What is Culture Shock?

There are many myths about culture shock. I want to explain some of them so everyone can truly understand what culture shock is. It is important to understand what culture shock is so that when it happens to you, you can take the right steps to overcoming it.

Myth #1 Culture Shock happens all at once.

Fact #1 Culture Shock happens slowly and gradually. What happens is your defenses are weakened until it is at zero.

Myth #2 Culture Shock is noticing difference. Example: “I almost got hit by a car today. What a culture shock it is to walk across the streets in Costa Rica.”

Fact #2 Culture Shock is you going crazy. When you have a mental breakdown due to the weakened defenses of being in another country.

Myth #3 Culture Shock can happen on a one week vacation.

Fact #3 You must live in a country for a long period to experience culture shock. It can take weeks or a few months for this to take place. It depends on your situation and environment.

Myth #4 It won’t happen to me.

Myth #4 Culture Shock happens to everyone.

I realize I am going through Culture Shock right now. It has been coming on slowly and I know it is not completely here yet. I can feel the stress of finding a job, finishing assignments, and meeting new people weighing down on me.

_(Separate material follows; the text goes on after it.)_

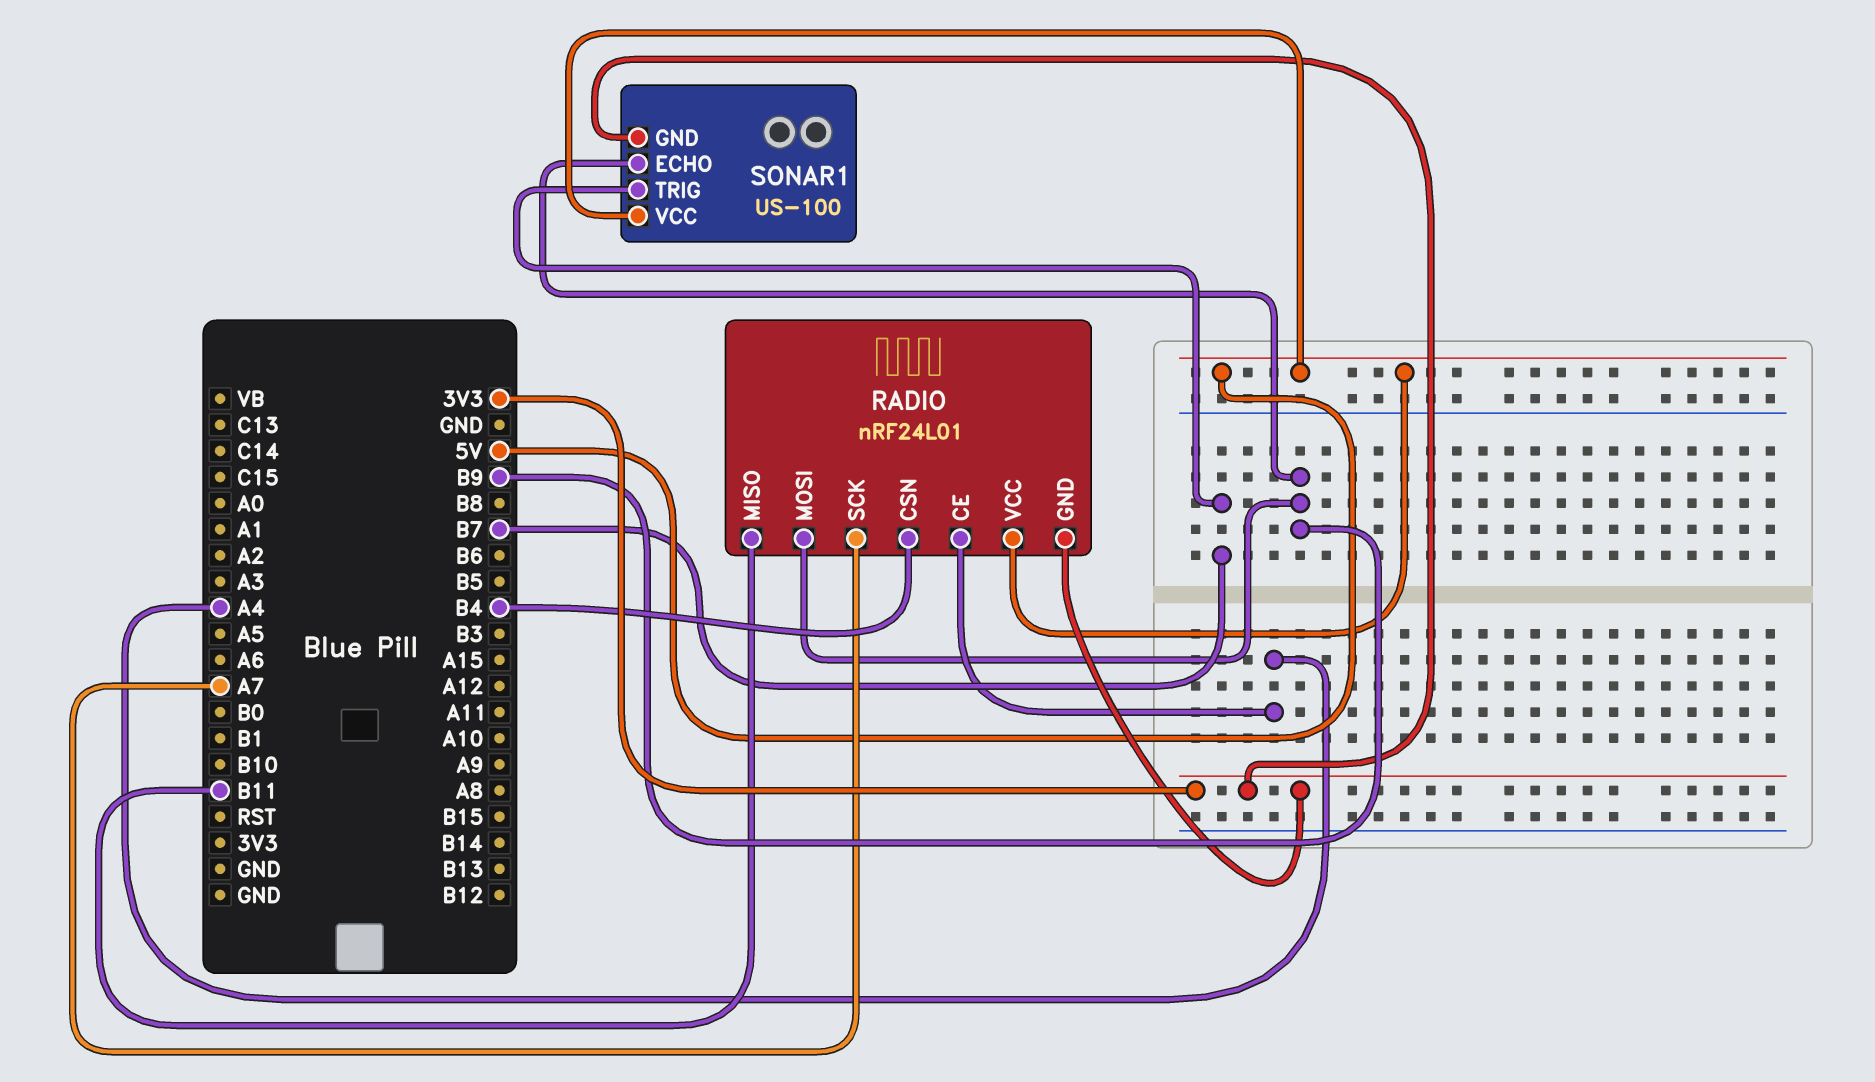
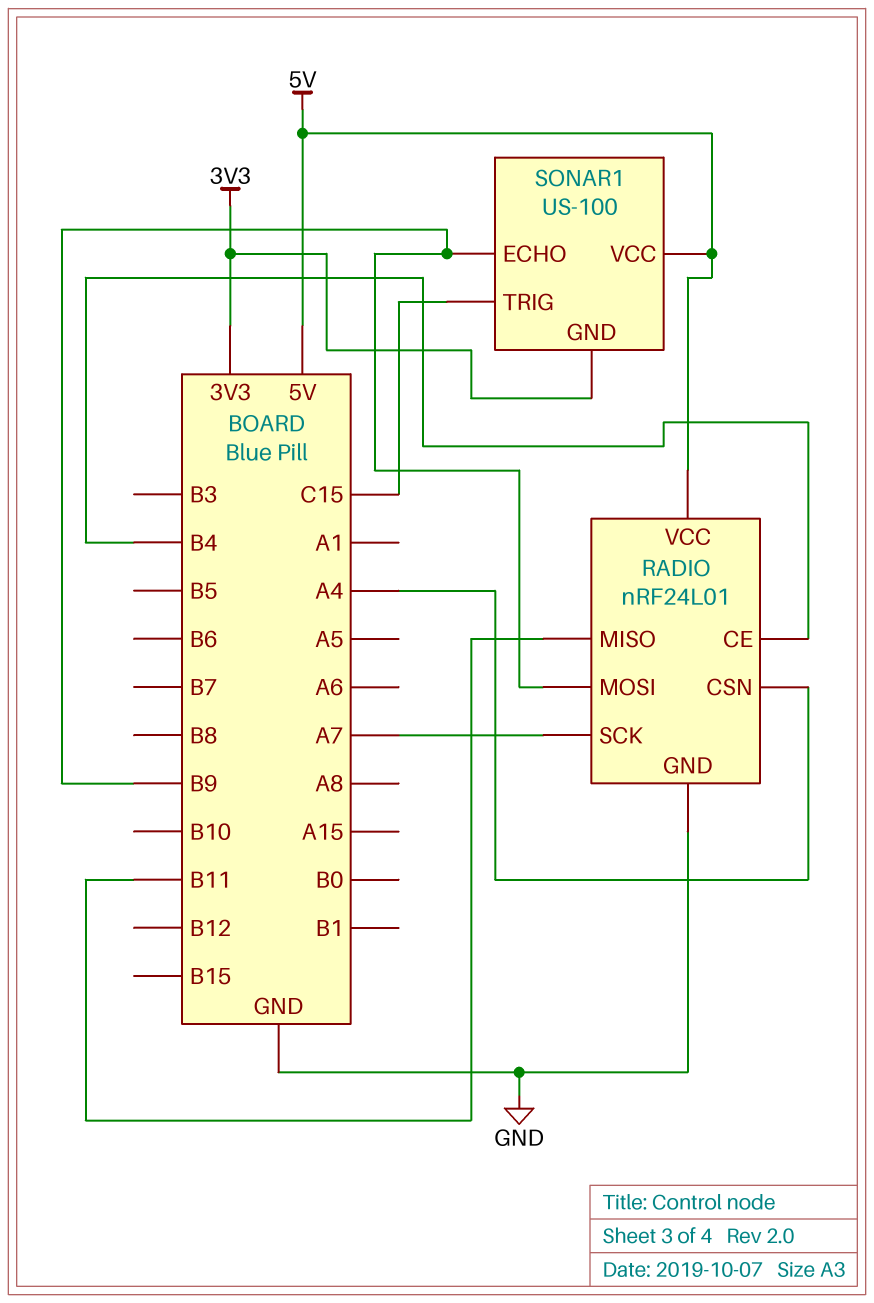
RADIO pin CE: A4 -> B4
RADIO pin CSN: B4 -> A4
RADIO pin GND: 3V3 -> GND
SONAR1 pin TRIG: B7 -> C15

I love the course I am taking. I know it is preparing me for what will come. Although, the work load is intense. I have lesson plans, quizzes, assignments, and lecture. This course should be done in 6 weeks instead of 4 weeks.

The stress of choosing a job is huge. There is a school that I want over any school here. They are waiting for the current teacher to decide whether she will be staying or leaving. This is stressful because I got another job offer that would be a good fit, not the perfect fit though. I don’t want to lose this job offer waiting for the other school to decide. Letting go and trusting my intuition is a hard thing to do. If I just let go and listened to my intuition I would have less stress. My defenses wouldn’t be breaking down as quickly.

 

There are different phases of culture shock: the honeymoon, the frustration stage, the adjustment stage, and the acceptance stage.

The Honeymoon Stage:

This stage happens when you first get to a new country. It is the positive and excited stage. When I got to Costa Rica I was full of excitement and energy. I was in awe of all the differences between the US and here. It was wonder and exhilaration. like any thing else this stage can eventually go away.

The Frustration Stage:

This is the stage I am in right now. It is also the most difficult stage from what I have read. This is the stage where small things begin to get to you. For me, it is the people in my class and not having an answer from one of the schools. I am frustrated with not feeling 100%. I have had headache and body aches the last few days. I do not cope well when I am sick. I don’t miss home. I really like it here. I just want to get started with getting into a routine and having a job. It is frustrating not being able to plan ahead for things like housing.

The Adjustment Stage:

I want to get to this stage. I want to begin adjusting. I want to find a permanent place to stay. I want to start taking Spanish classes to improve my Spanish. I want to be able to make friends that are along the same wave length as I am. I want to figure out where I will be so I can figure out how to navigate around the new place.

The Acceptance Stage:

This stage can come weeks, months, or even years after dealing with frustration. This is the final stage. It is about accepting and adapting to a new way of life. You have to build a new foundation of how to deal with the different things that will come at you when you are some place new. I am use to having my monthly trips to IHP. I am used to having my girlfriend’s to hang out with and bounce Ideas off of. I am used to having my fiancé be there to comfort me and show me it is going to be okay. I have some of this because I can easily call or text home.  I have to accept that things are different here and it will take time to create new relationships and stress relievers for myself.

culture shock

One thing I have learned is that we have the choice to determine how long this process takes. We are the only ones who can do the work to get through the different stages. We have the choice to take care of ourselves and give ourselves the space to look at the emotions. Looking at the emotions and the thoughts that are raging through our bodies is our choice. The sooner we look at them and come to accept that they are there, the sooner we will get through the stages. Patience is the number one thing we need because it won’t happen overnight. Although, we can make sure it doesn’t take years or months. We can make sure that we stay positive and love ourselves though the different stages. It won’t last forever. And life does become normal again.